II - A fundamentação
1 - A questão de constitucionalidade é a do artigo 407º, nº 2, do Código de Processo Penal, que determina que 'sobem ainda imediatamente os recursos cuja retenção os tornaria absolutamente inúteis', interpretada no sentido de não incluir os recursos dos despachos que indeferem diligências probatórias na fase de instrução, que, assim, têm um regime de subida diferida. Esta interpretação, como está bem de ver, envolve um reconhecimento da utilidade destes recursos com este regime de subida.
2 - O que aqui é trazido à controvérsia constitucional não é, pois, o direito de recorrer de despacho interlocutório do juiz que em processo penal denega diligências instrutórias. Esse recurso, em si mesmo, está garantido. O que está em causa é o recurso com aquele regime de subida diferida que lhe é assinalado na decisão recorrida, de tal modo que esse recurso, por ter de ser julgado em sincronia com o que porventura venha a ser interposto da decisão final de 1ª instância, não logra o efeito prático de eventualmente evitar o julgamento. É nesta perspectiva de 'funcionalização' do recurso em fase de instrução à ideia de evitar a pronúncia do arguido que se constrói a tese das alegações do recorrente.
Mas não é esse o sentido constitucionalmente necessário da norma do artigo 407º, nº 2, do Código de Processo Penal. O sentido constitucionalmente necessário da determinação segundo a qual 'sobem ainda imediatamente os recursos cuja retenção os tornaria absolutamente inúteis' é o da não inviabilização da prova em ordem à consecução da verdade material. A ponderação que o juiz deve empreender é a de se o regime de subida diferida que atribui ao recurso ainda está nos limites da subsistência da afirmação da prova ou se, pelo contrário, o diferimento do controlo em via de recurso da apreciação da prova corresponde à negação da subsistência da mesma prova.

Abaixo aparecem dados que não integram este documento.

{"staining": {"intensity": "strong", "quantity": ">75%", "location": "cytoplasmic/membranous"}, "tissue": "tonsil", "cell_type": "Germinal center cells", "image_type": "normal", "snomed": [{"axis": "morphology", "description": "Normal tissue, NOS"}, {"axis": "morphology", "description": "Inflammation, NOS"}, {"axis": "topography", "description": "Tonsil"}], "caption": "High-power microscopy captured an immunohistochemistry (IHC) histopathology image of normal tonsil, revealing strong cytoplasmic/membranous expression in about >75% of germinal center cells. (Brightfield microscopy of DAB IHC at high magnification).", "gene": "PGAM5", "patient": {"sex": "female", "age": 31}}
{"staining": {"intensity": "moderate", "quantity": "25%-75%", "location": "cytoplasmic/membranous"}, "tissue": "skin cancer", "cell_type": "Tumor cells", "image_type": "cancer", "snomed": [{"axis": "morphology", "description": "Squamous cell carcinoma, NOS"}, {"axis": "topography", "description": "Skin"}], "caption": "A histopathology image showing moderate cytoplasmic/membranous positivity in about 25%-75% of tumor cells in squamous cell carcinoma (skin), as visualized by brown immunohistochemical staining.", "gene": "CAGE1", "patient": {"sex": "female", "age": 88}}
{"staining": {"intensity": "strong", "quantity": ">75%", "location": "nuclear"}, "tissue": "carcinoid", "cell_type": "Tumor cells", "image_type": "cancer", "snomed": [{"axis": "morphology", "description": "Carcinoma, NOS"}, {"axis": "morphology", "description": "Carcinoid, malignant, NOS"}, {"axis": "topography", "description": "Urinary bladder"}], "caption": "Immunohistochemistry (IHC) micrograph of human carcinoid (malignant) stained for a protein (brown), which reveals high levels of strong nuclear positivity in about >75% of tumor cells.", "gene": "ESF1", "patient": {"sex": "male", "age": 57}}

Esta ponderação é, como está bem de ver, uma ponderação nos limites do caso concreto. Por isso que o problema da utilidade dos recursos também não pode ser tematizado nos exactos termos em que o fez o despacho do Presidente do Tribunal da Relação do Porto.
Não obstante, esse despacho mantém a decisão recorrida do juiz que admitiu o recurso - que é o juiz da prova em instrução - e que se funda em que
'a diligência requerida serviria apenas para protelar o andamento do processo'.
Assim, e pelo essencial dos fundamentos do Acórdão nº 474/94 [D.R., II Série, de 8-11-1994], a norma, nessa interpretação, não pode ter-se como inconstitucional.
III - Nestes termos, decide-se não julgar inconstitucional a norma do artigo 407º, nº 2, do Código de Processo Penal, assim negando provimento ao recurso.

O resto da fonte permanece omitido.